Text from a section of the TPP called "Annex on Transparency and Procedural Fairness for Healthcare Technologies" was leaked in June 2011. It reveals this conflict between medical industries that have strictly commercial interests and public health systems that are concerned about the health of the population. Medical industries are pushing on all fronts to keep their prices high while public health systems must negotiate to keep prices affordable and maximize what they can cover within their budgets.

To the medical industries, such price negotiation is one of the "unfair advantages" of public health systems. When a public health system negotiates a lower price, it is said to be exerting its market power. On the flip side, when a government extends patent protections to medical industries to keep prices high, this is not considered to be an unfair advantage granted by the government.

Medical industries are pushing for other concessions within the TPP to "level the playing field", also known as forcing public entities to operate as market-based entities, such as factoring the cost of not just research, development and production of drugs and medical devices, but also the cost of marketing them into what is considered to be a fair market price. And they only view prices negotiated without any government influence as fair. These provisions are significant because the TPP allows pharmaceutical corporations and others to challenge the legitimacy of any reimbursement decisions made by public health systems through the courts.

:: Required action 1 ::
Could you print the passage on the TPP healthcare annex word for word, from "To the medical" up to and including "by the government."?
:: Required action 2 ::
Can you continue the passage on the TPP healthcare annex, picking up right after its final sentence?

:: Data excerpts ::
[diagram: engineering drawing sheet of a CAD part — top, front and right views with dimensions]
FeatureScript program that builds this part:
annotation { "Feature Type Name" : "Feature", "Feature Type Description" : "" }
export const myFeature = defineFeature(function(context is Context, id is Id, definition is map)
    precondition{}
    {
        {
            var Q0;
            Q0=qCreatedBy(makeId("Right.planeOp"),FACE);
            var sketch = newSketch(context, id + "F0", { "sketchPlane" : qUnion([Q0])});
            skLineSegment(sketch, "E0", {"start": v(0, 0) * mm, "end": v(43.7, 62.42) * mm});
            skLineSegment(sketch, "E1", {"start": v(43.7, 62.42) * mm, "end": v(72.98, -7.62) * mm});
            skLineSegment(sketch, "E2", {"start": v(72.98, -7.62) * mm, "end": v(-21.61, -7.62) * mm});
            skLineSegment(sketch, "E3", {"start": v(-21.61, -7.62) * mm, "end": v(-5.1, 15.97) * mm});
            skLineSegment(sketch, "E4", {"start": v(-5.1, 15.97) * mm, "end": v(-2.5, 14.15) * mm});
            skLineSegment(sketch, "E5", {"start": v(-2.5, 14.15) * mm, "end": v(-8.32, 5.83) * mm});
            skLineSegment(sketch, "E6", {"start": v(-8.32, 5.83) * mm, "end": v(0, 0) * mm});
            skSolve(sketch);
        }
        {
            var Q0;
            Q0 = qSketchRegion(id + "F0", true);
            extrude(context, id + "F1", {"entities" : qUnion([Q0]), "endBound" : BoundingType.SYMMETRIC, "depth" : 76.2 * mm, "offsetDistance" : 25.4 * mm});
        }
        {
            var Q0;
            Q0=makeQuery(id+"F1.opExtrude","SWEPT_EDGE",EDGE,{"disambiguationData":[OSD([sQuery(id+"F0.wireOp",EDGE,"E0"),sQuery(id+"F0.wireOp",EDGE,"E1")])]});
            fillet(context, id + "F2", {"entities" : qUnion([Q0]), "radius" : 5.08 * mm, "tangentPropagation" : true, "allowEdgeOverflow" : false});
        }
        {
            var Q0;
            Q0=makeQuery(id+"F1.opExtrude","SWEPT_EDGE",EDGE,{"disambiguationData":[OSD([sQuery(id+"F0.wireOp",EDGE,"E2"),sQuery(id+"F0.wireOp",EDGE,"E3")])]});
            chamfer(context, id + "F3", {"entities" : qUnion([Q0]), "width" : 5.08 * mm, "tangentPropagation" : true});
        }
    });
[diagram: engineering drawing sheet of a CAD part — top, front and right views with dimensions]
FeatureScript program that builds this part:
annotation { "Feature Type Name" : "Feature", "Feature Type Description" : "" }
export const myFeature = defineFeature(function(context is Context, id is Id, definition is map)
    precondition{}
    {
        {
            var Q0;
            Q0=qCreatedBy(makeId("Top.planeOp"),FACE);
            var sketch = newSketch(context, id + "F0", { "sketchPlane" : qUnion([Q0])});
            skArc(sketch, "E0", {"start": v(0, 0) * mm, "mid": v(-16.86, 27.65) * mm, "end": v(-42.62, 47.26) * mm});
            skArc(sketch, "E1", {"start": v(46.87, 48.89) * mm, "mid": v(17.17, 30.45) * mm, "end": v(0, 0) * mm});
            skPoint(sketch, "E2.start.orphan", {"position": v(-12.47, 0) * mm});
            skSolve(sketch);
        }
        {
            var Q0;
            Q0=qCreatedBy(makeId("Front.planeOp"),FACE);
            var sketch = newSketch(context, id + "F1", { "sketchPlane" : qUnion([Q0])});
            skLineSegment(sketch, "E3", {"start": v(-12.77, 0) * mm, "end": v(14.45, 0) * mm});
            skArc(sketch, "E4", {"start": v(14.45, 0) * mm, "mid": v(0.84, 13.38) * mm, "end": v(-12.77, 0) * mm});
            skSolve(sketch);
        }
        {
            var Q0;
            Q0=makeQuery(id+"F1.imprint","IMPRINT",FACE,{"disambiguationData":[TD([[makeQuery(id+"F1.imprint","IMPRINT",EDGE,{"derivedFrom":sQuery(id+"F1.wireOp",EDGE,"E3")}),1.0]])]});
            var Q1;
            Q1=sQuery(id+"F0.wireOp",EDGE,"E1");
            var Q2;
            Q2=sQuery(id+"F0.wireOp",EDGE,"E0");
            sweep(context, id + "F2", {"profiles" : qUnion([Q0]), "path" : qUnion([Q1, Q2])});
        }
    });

:: Answer section 1 ::
To the medical industries, such price negotiation is one of the "unfair advantages" of public health systems. When a public health system negotiates a lower price, it is said to be exerting its market power. On the flip side, when a government extends patent protections to medical industries to keep prices high, this is not considered to be an unfair advantage granted by the government.

:: Answer section 2 ::
Patent and price protections for multinational pharmaceutical and medical device corporations based in the US will benefit their bottom line and their investor's pockets, but may bounce back and undermine public health systems in the US. The leaked text indicates that the above provisions only apply to health authorities under the jurisdiction of the federal government. However, the loopholes are large enough that all of the US public health systems, which include Medicare, Medicaid, Tricare and the Veterans Health Administration, can arguably be considered to be federal.

These systems already struggle within the market-based US health system that is most expensive in the world. The US health system wastes one third of health dollars on a bloated bureaucracy due to thousands of different health insurance plans, each with different rules. And people in the US pay the most for prescriptions and health services because there is no rational system for setting prices. High prices in the private health sector drive up prices in the public health sector too. For example, at present Medicare is prohibited from negotiating a bulk price for pharmaceuticals.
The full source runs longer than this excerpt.